Untangling the web of China’s energy future
This is the third in a series of profiles of our MIT Energy Fellows—graduate students who are supported by MIT Energy Initiative (MITEI) members to participate in faculty-led research and become part of a long-term community of students and alumni. More information is at the MITEI Energy Fellowships site.
When Nicholas Martin describes the powerful forces interest groups and big business exert on governmental efforts to regulate energy usage, it sounds like Washington. He’s actually talking about Beijing.
Martin, the recipient of a Ford-MIT Energy Fellowship at MIT and a first-year doctoral student in political science, hopes to investigate how energy efficiency regulation in China is formulated and implemented.
“The Chinese policy-making process remains very opaque to outsiders, yet we also know that an awful lot has changed since the 1980s,” Martin said. “New players--the media, foreign businesses, and even foreign and domestic NGOs--now enjoy at least occasional involvement, while the old interests--big state-owned enterprises and ministries, local and provincial governments--have acquired new powers and resources,” he said. “At the same time, the complexity of the policy challenges the state must address has increased dramatically.”
In spite of the skyrocketing growth of cities like Beijing and Shanghai, China is still very poor, he said, and governmental capacity to address social and environmental problems created by rapid development is limited. “People need jobs, they need to earn money, and they need energy,” he said. “One of the more fascinating stories unfolding today is how the Chinese, given these constraints, are showing a lot of concern and initiative over their energy and environmental crisis and are trying—and succeeding—in making a difference.”
Martin hopes to explore questions such as how Chinese interest groups lobby, how competing interests are balanced and how policy implementation is (or is not) monitored and enforced in the localities. “I think energy efficiency regulation provides a useful lens through which to analyze these questions,” Martin said. “They also go to the heart of China's ability to address pollution and CO2 emissions.”
The German-born scholar, recipient of numerous awards and prestigious internships, is uniquely qualified to undertake this challenge. But he has to admit that his first adventure in China was a bit foolhardy.
Speaking “not a word of Mandarin,” he took a position at age 18 at a foreign language middle school in Changsha, the capital of Hunan province, where he was supposed to learn Chinese in exchange for teaching English. He had been steered to the job while a student at Red Cross Nordic United World College in Norway, which, he said, “aims to bring students from all over the world together to foster world peace.”
Martin was expected to teach English conversation to all 500-plus students at the school. In classes packed with as many as 40 kids, he tried to capture the students’ interest by telling them stories and getting them to speak about the topics in small groups.

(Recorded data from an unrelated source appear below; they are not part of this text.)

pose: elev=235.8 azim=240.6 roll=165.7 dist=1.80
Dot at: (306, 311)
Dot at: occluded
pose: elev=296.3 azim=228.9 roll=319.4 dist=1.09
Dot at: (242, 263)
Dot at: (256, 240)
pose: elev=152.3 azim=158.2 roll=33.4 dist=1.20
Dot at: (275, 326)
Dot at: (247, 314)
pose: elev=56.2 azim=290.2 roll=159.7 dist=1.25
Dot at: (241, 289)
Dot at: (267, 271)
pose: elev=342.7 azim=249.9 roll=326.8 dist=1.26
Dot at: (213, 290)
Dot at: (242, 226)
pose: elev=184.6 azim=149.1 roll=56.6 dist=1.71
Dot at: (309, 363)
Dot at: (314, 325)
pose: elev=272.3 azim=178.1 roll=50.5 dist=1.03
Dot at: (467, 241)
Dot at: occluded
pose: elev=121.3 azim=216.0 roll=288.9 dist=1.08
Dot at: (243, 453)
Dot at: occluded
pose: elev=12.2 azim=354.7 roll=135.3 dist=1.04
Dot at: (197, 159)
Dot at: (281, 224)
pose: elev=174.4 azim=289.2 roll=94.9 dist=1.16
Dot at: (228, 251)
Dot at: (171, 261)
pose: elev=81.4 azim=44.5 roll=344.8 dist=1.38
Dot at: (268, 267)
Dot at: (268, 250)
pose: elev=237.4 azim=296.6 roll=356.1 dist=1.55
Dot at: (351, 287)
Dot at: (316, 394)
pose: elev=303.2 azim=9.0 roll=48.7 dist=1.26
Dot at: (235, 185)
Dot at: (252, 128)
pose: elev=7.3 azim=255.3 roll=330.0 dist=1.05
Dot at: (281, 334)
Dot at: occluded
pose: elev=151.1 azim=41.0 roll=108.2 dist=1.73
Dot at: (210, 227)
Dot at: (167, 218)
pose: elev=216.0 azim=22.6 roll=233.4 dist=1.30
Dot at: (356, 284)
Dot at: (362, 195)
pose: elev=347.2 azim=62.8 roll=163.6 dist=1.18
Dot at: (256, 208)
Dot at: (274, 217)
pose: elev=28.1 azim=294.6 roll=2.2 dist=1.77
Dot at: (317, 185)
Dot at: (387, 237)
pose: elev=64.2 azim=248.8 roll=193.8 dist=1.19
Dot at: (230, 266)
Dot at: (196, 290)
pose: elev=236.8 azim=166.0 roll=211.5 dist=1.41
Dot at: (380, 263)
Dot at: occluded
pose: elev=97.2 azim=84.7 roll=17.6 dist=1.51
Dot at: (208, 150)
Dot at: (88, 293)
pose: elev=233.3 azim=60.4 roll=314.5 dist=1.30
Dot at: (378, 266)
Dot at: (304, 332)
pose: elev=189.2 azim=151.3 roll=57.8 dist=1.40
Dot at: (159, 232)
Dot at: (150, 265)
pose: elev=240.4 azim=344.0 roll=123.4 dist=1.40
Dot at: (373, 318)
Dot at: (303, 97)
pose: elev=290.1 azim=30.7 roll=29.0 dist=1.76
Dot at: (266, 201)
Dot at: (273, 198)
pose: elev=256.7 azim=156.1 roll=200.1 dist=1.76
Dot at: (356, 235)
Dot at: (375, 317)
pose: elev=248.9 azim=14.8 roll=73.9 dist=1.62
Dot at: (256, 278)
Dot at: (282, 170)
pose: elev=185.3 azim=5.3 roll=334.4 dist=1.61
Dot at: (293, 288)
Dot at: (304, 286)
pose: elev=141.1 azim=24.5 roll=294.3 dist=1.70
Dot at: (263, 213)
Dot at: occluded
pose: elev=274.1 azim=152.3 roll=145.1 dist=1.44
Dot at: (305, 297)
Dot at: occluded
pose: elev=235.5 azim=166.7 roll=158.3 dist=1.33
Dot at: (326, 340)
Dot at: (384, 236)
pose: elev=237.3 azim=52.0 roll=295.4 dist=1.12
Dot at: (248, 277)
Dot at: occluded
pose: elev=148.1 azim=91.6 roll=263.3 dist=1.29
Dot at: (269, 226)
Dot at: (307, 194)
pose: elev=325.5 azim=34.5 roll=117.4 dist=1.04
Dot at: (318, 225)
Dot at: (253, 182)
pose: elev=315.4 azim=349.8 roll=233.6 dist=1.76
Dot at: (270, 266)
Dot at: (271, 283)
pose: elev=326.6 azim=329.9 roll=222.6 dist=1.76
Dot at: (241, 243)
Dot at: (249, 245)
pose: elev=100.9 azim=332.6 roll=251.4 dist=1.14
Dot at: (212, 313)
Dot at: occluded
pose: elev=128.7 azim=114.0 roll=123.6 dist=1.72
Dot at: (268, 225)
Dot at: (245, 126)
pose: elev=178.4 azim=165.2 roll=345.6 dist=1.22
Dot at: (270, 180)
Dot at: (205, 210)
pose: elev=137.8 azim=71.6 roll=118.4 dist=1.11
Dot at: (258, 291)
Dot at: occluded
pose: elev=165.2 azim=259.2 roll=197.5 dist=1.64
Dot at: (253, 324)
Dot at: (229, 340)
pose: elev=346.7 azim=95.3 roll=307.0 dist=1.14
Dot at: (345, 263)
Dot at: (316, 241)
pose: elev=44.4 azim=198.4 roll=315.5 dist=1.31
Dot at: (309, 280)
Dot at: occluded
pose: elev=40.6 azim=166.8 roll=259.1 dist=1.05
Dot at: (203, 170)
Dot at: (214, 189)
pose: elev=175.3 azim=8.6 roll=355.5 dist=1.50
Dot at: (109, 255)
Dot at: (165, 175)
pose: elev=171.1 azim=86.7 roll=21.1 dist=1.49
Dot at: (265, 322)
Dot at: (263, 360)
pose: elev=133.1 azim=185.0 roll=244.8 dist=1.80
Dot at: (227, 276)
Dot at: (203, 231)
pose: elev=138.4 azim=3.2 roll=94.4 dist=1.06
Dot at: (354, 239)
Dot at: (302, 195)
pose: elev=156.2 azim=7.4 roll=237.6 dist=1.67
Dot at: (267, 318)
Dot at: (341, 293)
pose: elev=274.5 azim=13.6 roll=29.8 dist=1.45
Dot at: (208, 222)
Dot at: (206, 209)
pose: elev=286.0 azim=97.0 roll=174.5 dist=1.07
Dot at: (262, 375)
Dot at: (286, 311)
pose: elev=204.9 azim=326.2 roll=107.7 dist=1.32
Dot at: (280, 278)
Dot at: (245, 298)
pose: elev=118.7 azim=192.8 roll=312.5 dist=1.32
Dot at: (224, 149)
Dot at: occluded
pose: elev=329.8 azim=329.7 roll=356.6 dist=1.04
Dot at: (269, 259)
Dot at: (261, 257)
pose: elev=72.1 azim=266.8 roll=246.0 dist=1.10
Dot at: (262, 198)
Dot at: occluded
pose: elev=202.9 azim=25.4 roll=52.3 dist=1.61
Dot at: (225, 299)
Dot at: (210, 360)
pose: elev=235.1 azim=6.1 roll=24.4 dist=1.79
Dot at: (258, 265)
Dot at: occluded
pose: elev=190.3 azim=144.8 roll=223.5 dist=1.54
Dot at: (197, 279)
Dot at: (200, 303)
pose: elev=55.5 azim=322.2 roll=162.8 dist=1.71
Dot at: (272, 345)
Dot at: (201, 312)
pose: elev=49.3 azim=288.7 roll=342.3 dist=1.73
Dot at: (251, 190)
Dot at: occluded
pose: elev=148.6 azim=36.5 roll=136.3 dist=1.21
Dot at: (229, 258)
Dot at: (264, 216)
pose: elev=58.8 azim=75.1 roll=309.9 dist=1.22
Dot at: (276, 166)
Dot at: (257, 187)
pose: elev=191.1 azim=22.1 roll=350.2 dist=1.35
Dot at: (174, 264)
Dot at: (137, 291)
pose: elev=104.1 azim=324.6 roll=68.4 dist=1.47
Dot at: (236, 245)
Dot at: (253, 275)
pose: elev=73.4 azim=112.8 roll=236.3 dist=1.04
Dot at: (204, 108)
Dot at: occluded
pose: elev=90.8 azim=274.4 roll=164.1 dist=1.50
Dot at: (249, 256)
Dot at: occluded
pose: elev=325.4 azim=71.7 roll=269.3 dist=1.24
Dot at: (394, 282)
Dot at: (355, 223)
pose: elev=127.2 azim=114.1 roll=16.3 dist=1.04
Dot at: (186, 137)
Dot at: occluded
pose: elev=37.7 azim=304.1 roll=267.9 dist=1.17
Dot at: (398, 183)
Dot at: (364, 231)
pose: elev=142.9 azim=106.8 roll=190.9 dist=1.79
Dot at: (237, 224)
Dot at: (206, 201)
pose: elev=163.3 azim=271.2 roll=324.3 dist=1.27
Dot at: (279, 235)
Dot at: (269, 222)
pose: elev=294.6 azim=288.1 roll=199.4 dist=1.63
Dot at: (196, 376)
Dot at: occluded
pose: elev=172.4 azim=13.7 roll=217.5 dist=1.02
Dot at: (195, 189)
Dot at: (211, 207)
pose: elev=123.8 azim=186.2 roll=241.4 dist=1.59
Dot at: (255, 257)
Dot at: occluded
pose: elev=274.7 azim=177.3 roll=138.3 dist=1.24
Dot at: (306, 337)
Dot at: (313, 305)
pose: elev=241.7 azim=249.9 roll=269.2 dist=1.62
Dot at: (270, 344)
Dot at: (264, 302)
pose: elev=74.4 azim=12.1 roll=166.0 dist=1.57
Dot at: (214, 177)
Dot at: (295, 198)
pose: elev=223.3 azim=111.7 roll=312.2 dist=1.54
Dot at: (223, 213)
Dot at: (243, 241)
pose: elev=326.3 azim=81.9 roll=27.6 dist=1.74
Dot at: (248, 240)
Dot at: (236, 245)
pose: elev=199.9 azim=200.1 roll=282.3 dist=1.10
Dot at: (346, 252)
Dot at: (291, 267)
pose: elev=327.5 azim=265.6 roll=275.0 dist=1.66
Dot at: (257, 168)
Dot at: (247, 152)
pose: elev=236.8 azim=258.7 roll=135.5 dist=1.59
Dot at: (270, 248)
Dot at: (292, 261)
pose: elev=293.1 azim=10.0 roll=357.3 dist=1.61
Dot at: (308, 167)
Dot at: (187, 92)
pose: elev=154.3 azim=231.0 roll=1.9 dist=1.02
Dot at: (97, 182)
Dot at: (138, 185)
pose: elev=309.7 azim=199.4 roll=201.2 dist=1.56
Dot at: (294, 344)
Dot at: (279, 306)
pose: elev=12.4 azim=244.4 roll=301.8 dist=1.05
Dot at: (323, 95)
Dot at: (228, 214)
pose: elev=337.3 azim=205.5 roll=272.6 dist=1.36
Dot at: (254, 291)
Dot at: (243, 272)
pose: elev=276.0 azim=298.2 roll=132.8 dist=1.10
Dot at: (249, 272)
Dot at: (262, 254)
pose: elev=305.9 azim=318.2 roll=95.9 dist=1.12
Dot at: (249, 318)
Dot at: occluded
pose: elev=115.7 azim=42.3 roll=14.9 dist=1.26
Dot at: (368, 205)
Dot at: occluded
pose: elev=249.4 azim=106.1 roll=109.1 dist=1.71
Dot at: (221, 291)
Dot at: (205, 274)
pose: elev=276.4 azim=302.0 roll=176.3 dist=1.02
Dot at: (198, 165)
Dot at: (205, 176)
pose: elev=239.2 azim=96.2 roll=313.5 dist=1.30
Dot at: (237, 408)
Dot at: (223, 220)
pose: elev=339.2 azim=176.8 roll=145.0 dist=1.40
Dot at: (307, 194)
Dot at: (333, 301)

Sometimes the strategy worked; sometimes his classroom “erupted in anarchy,” he recalled.
Since that first “trying and exhilarating” visit, he has had more opportunities to spend time in China. His experiences have fueled his passion for the country, and now, he says, he hopes to do something more concrete for China than help its adolescents chat in English. “It’s a vast country where you see the problems of a developing nation very concretely through the pollution, the social inequality, the poverty,” Martin said.
After his teaching stint, Martin studied history at Cambridge University in the UK and Chinese language and politics at Oxford, Peking and National Taiwan universities. “I was always really fascinated by past societies and cultures, and I wanted to know more about how societies and political systems work and operate,” he said. “History seemed best way of combining these three areas of interest.”
Martin now seeks to address global climate change on local, provincial and national levels in China. “MIT seemed like the best place to do this,” said Martin, who grew up in Darmstadt with his English father and German mother. He once practiced a Korean form of martial arts and has taken up Tae Kwon Do at MIT. He also enjoys classical music and outdoors activities such as hiking and fishing.
With his advisers, Martin will examine China’s energy-related industrial and innovation policies. Working with Edward S. Steinfeld, associate professor of political science, director of the MIT-China Program and co-director of the China Energy Group at the MIT Industrial Performance Center, Martin will get a first-hand look at China’s institutional and political decision-making.
“You have this myth in the west of China as a super-polluting giant who just doesn’t care about the environment, and simply wants to maximize economic growth,” Martin said. It’s a dangerous myth, he said, because it becomes “an excuse for our own inaction. People question why we should save energy when countries like China and India are using more and more.”
He thinks there is “some hope for positive change. While the problems are huge and the constraints on policy-makers considerable, I think there is real awareness and concern in China today over the scale of the environmental crisis and a political will to address this. People do not like living next to a polluted river and drawing their drinking water from it,” he said.
To help bring about that change, Martin plans a career in academia. “Addressing climate change requires technological innovation, but it also has a substantial political component: ultimately, technologies must get implemented, and that involves choices--and costs. That’s where social science,” he said, “can play a vital role.”